[Exercise goal]
From the records below, copy out each line that has the word "Marke".

[Study material]
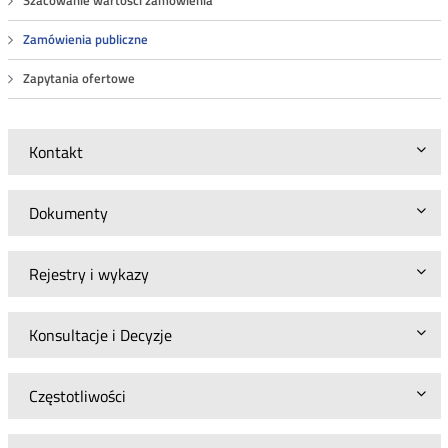
Szacowanie wartości zamówienia
Zamówienia publiczne
Zapytania ofertowe
Kontakt
Dokumenty
Rejestry i wykazy
Konsultacje i Decyzje
Częstotliwości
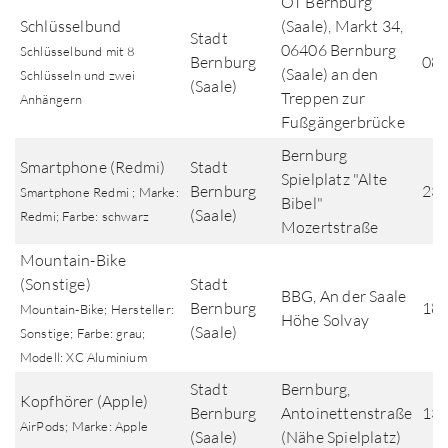
OT Bernburg
Schlüsselbund
(Saale), Markt 34,
Stadt
06406 Bernburg
Schlüsselbund mit 8
Bernburg
08.
(Saale) an den
Schlüsseln und zwei
(Saale)
Treppen zur
Anhängern
Fußgängerbrücke
Bernburg
Smartphone (Redmi)
Stadt
Spielplatz "Alte
Bernburg
23.
Smartphone Redmi ; Marke:
Bibel"
(Saale)
Redmi; Farbe: schwarz
Mozertstraße
Mountain-Bike
(Sonstige)
Stadt
BBG, An der Saale
Bernburg
18.
Mountain-Bike; Hersteller:
Höhe Solvay
(Saale)
Sonstige; Farbe: grau;
Modell: XC Aluminium
Stadt
Bernburg,
Kopfhörer (Apple)
Bernburg
Antoinettenstraße
13.
AirPods; Marke: Apple
(Saale)
(Nähe Spielplatz)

[Solution for this task]
Smartphone Redmi ; Marke:
AirPods; Marke: Apple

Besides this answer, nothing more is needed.